For good measure, we recently reported on Sarah Palin's ongoing defamation lawsuit against The New York Times, where the U.S. Second Circuit Court of Appeals, in so many words, confirmed that Acker cheated me raw on the UAB matter.
Acker did not just violate 11th Circuit precedent; he also pissed all over the Supreme Court of the United States (SCOTUS). From a case styled Celotex Corp. v. Catrett, 477 US 317 (Supreme Court, 1986):
We think that the position taken by the majority of the Court of Appeals is inconsistent with the standard for summary judgment set forth in Rule 56(c) of the Federal Rules of Civil Procedure.[4] Under Rule 56(c), summary judgment is proper "if the pleadings, depositions, answers to interrogatories, and admissions on file, together with the affidavits, if any, show that there is no genuine issue as to any material fact and that the moving party is entitled to a judgment as a matter of law." In our view, the plain language of Rule 56(c) mandates the entry of summary judgment, after adequate time for discovery and upon motion, against a party who fails to make a showing sufficient to establish the existence of an element essential to that party's case, and on which that party will bear the burden of proof at trial. In such a situation, there can be "no genuine issue as to any material fact," since a complete failure of proof concerning an essential element of the nonmoving party's case necessarily renders all other facts immaterial. The moving party is "entitled to a judgment as a matter of law" because the nonmoving party has failed to make a sufficient showing on an essential element of her case with respect to which she has the burden of proof. "[T]h[e] standard [for granting summary judgment] mirrors the standard for a directed verdict under Federal Rule of Civil Procedure 50(a) . . . ." Anderson v. Liberty Lobby, Inc., ante, at 250.

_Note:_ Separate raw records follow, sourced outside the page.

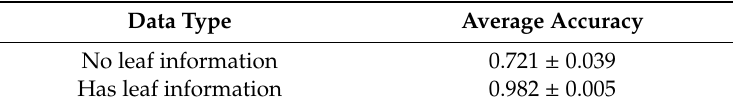
Table A2. Five hundred citrus canker images and 500 pitaya canker images. Using AlexNet to compare the classification accuracy to determine whether to use leaf information. We gathered statistics for 10 training exercises, and the di ff erence was statistically significant ( p < 0.05). We compared the Pearson correlation coe ffi cients of citrus canker and pitaya canker. for the no leaf information case, the Pearson correlation coe ffi cient was − 0.7121. For the has leaf information case, the Pearson correlation coe ffi cient was − 0.5824. It confirmed that our sample accuracy was independent.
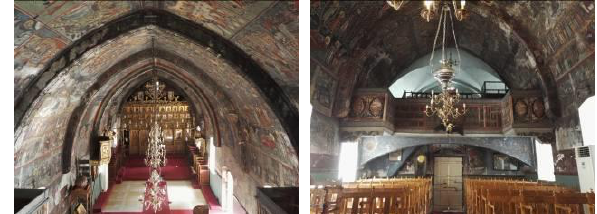
Figure 4. Main nave views towards the iconostasis (left) and the women’s gallery (right)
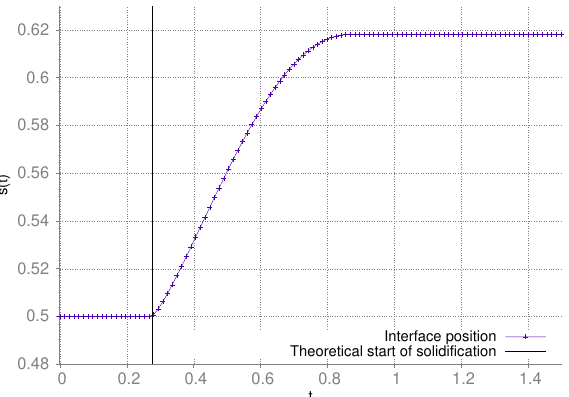
Figure 6. Interface position s ( t ) according to time t — ∆ t is fixed to 10 − 4 .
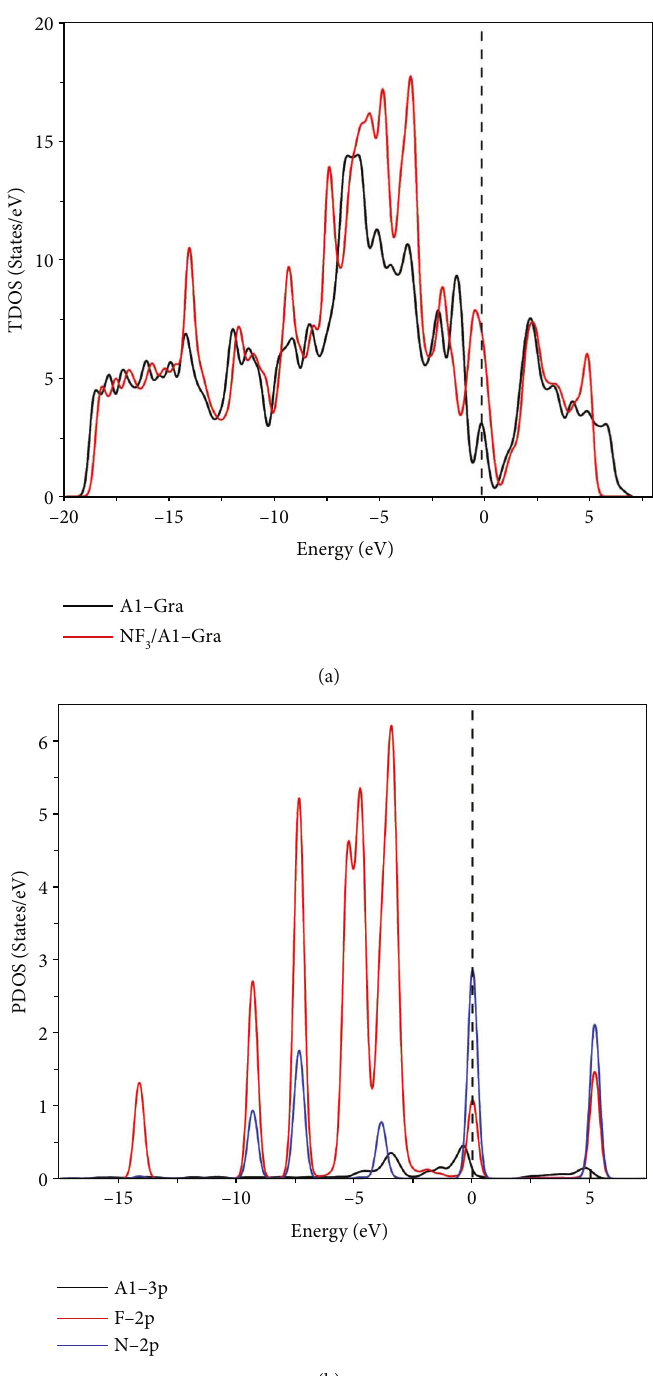
Figure 5: TDOS before and after NF adsorption and PDOS of the main interacting atoms ((a) TDOS; (b) 3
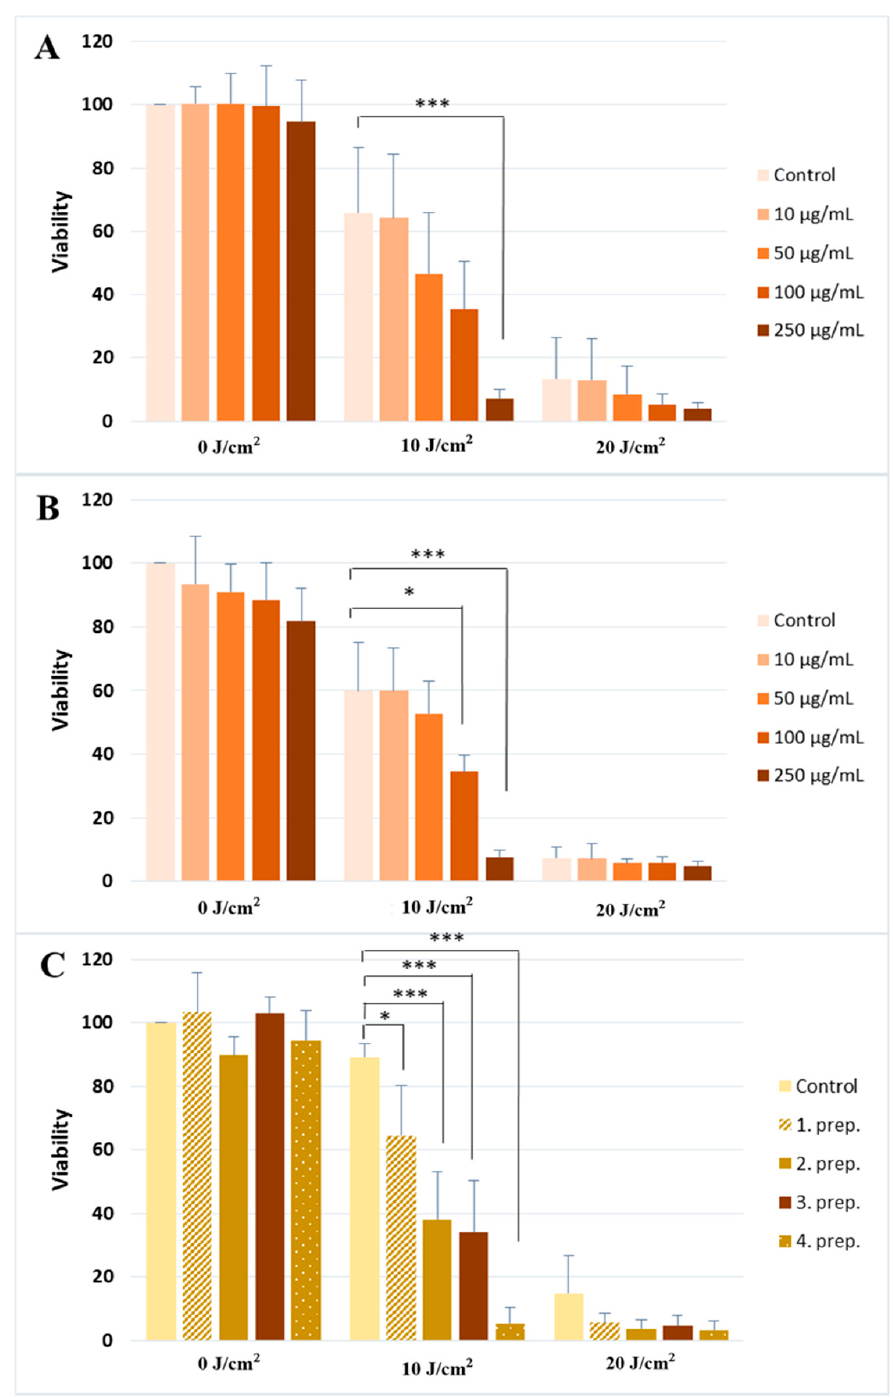
Figure 1 . UVA photosensitizing effect of different silymarin preparations. Cell viability after UVA exposure and pretreatment with ( A ) silymarin mixture (Sigma) ( B ) a commercially available silymarin compound (Silegon, Teva), and ( C ) 250 µg/mL silymarin dissolved in four different penetration-enhancers. The results are the mean of four independent experiments. Error bars represent SD; * and *** indicate statistically significant difference at p < 0.05 and p < 0.001, respectively.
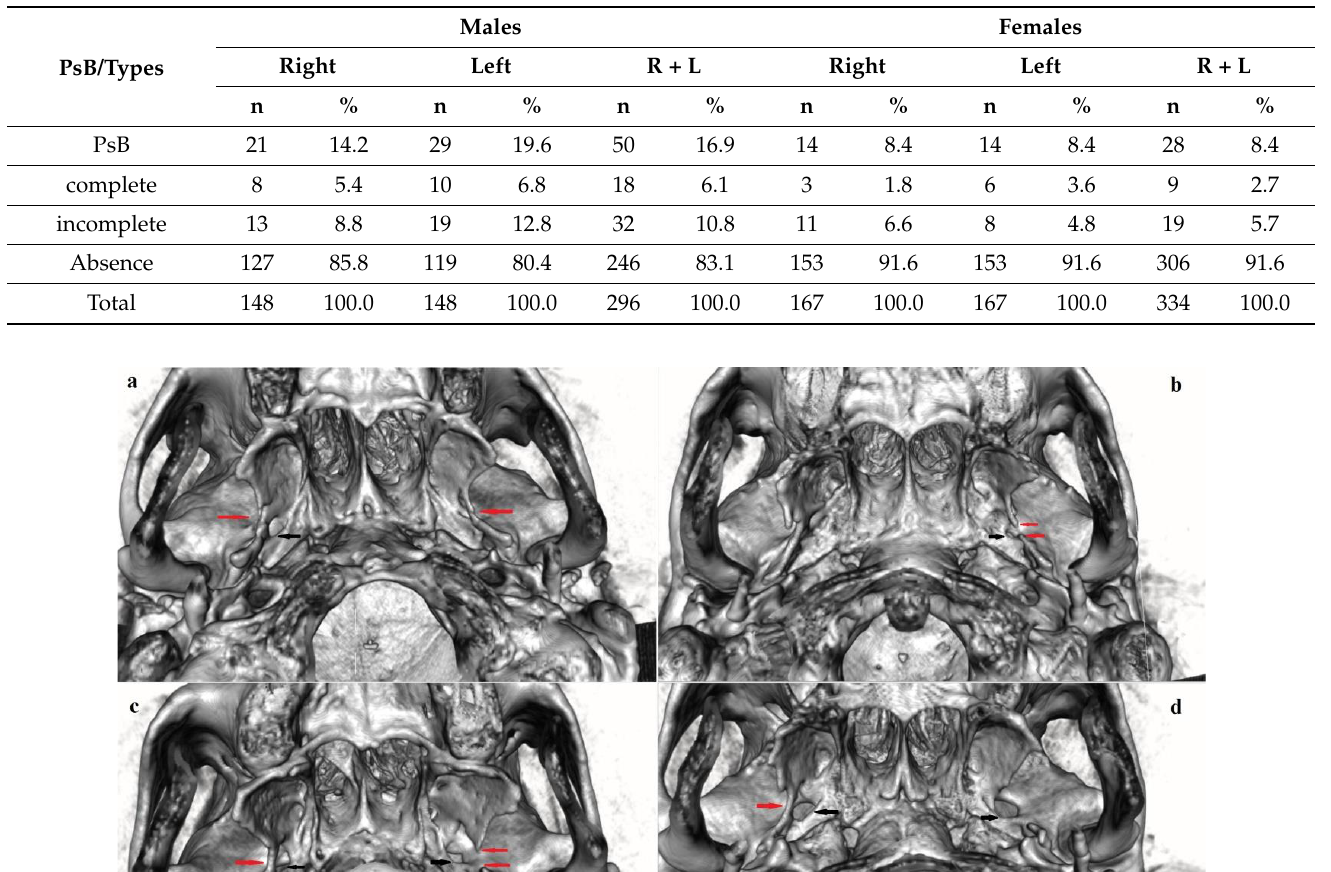
Table 2. Frequency of pterygospinous bridge in both sides and sexes.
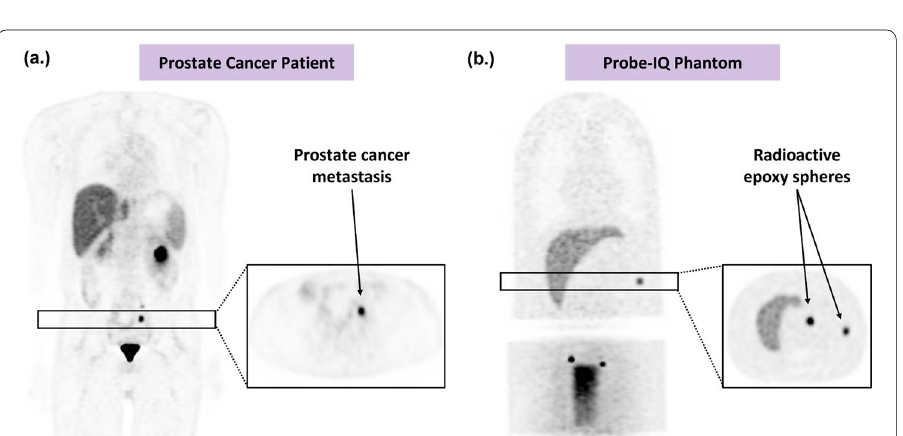
Fig. 4 PET images comparing real and simulated lesions in PSMA patient and Probe-IQ phantom, respectively. a PSMA PET image of patient with prostate cancer metastasis. b PET image of Probe-IQ phantom with embedded radioactive epoxy spheres. Transaxial slices are shown to highlight the realism of the simulated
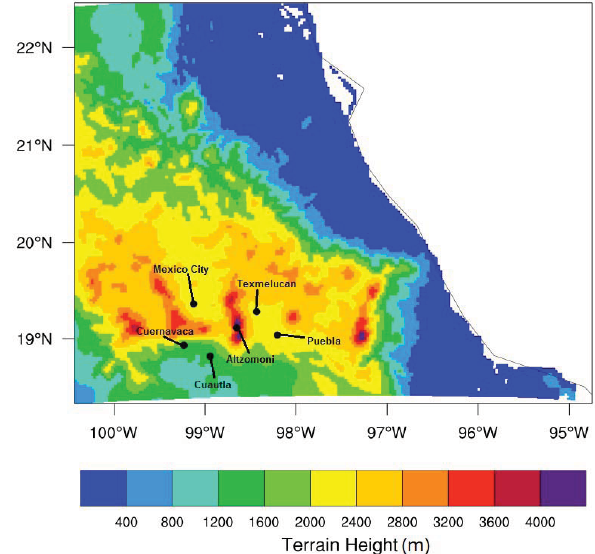
Figure 1. This diagram shows the inner domain used in the WRF-Chem model, at a resolution of 3 x 3 km. The color coding refers to elevation (m.a.s.l.). The Fig. 1. This diagram shows the inner domain used in the WRF- research site, Altzomoni, is shown along with the major cities that are sources of Chem model, at a resolution of 3 × 3km. The color coding refers to pollution. The areas of Mexico City, Cuautla, Cuernavaca, Puebla and Texmelucan are upwind of Altzomoni when air originates from the WNW, SW elevation (m.a.s.l.). The research site, Altzomoni, along with three and E, respectively. locations centered in regions of high anthropogenic pollution, are also shown. The areas of Mexico City, Cuautla and Texmelucan are upwind of Altzomoni when air originates from the WNW, SW and E,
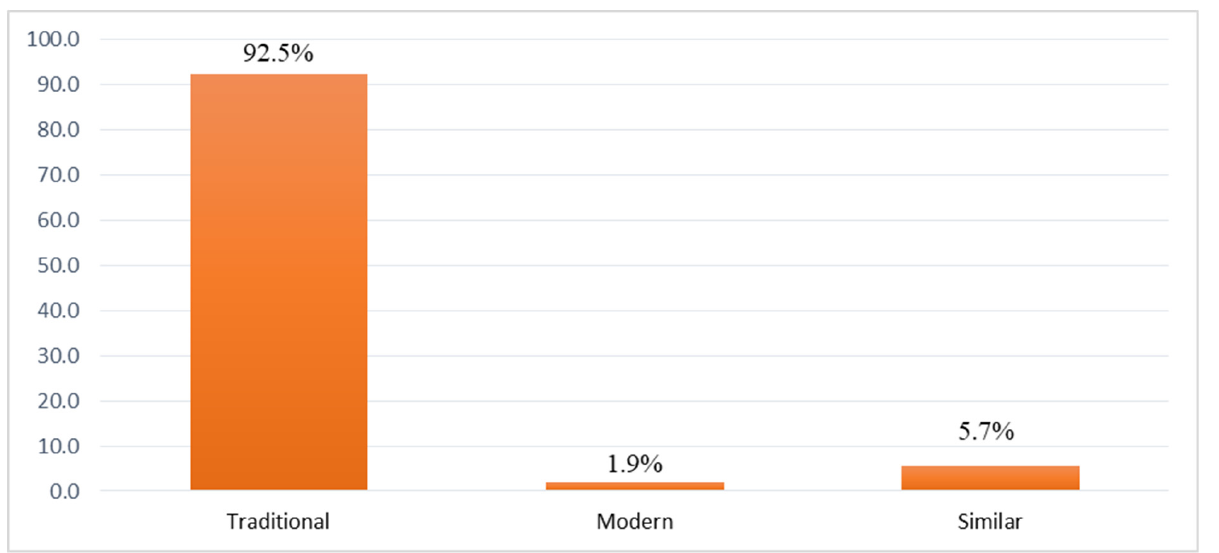
Figure 27. Humidity data from April 2020.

As you can see, there must not only be discovery, but "adequate time" for discovery. In my UAB case, Acker ensured there was no time for discovery. SCOTUS, in Celotex, seemingly was able to look into the future and see that rogue judges like Acker would try to skirt the law:
Respondent commenced this action in September 1980, and petitioner's motion was filed in September 1981. The parties had conducted discovery, and no serious claim can be made that respondent was in any sense "railroaded" by a premature motion for summary judgment. Any potential problem with such premature motions can be adequately dealt with under Rule 56(f),[6] which allows a summary judgment motion to be denied, or the hearing on the motion to be continued, if the nonmoving party has not had an opportunity to make full discovery.
Do I have no choice but to sit back and accept Acker's screw job, which the University of Alabama Office of Counsel facilitated with its silence? Do Mrs. Schnauzer and I have to accept multiple screw jobs we have experienced jointly in other federal cases? Not necessarily, as I wrote in a September 2019 post about the wrongful foreclosure on our home of 25 years in Birmingham:
If this were a case of incompetence in the 11th Circuit, that would be alarming enough. But this involves intentional cheating, which probably rises to the level of fraud on the court. And that, by law, should give us grounds to reopen "The House Case," along with all of the other federal matters -- including our employment cases against UAB and Infinity Insurance -- where we were intentionally cheated due to fraud on the court.
My initial research indicates a ruling grounded in fraud on the court can be attacked as void at any time, with no deadline for seeking justice. The con artists at UAB probably think my employment matter is way in the past, over and done with. They might be wrong about that.